If George Stephanopoulos is quoting accurately, the most thoughtful of the Supreme Court’s liberal Justices isn’t sure that the First Amendment protects burning copies of the Koran.
“Holmes said it doesn’t mean you can shout ‘fire’ in a crowded theater,” [Stephen] Breyer told me. “Well, what is it? Why? Because people will be trampled to death. And what is the crowded theater today? What is the being trampled to death?”
Justice Breyer’s analogy assumes that restrictions on speech can be justified by the need to appease Moslem supremacists, who might otherwise respond to “blasphemy” with mass murder. I’m sure that he would not grant any other group that sort of power over public discourse. Free speech is meaningless if threats of violence can shut it down.

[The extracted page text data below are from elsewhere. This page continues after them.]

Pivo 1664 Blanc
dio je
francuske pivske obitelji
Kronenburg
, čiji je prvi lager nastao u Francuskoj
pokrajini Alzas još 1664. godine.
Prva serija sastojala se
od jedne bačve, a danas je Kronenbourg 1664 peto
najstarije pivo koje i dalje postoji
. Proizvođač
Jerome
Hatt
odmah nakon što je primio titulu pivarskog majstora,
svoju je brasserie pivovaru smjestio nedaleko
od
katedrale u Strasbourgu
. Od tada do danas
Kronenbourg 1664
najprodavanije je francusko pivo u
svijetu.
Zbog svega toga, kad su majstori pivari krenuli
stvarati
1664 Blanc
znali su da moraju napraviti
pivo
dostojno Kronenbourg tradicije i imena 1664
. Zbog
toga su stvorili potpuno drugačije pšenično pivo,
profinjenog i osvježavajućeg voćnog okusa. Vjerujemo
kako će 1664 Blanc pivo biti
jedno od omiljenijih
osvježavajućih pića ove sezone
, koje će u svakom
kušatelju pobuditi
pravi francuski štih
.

Why, then, does this eminent liberal entertain the possibility that a heckler’s veto for Islam might conceivably be in order? Is it simply a matter of naked fear? Or is there, despite all the obvious surface differences, an inner harmony between progressivism and Islamofascism? Neither explanation fills one with confidence for the future of our liberties?

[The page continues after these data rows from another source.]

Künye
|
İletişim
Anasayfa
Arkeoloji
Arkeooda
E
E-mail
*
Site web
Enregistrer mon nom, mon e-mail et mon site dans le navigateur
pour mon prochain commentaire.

Update (9/17/10): In a later interview, Justice Breyer changes course and says, “the most one analogous case is that there was — you have the right to burn an American flag as a symbol”, implying that Koran burning is Constitutionally protected, too.
The Supreme Court’s flag burning jurisprudence is, I realize, buried in obscurity — in the back cupboard with the admiralty and ERISA cases — so one can’t blame a sitting Justice for needing a day or two to recall it. Let’s dismiss out of hand the notion that this eminent progressive’s first instinct was to find a way to accommodate Islamic supremacism.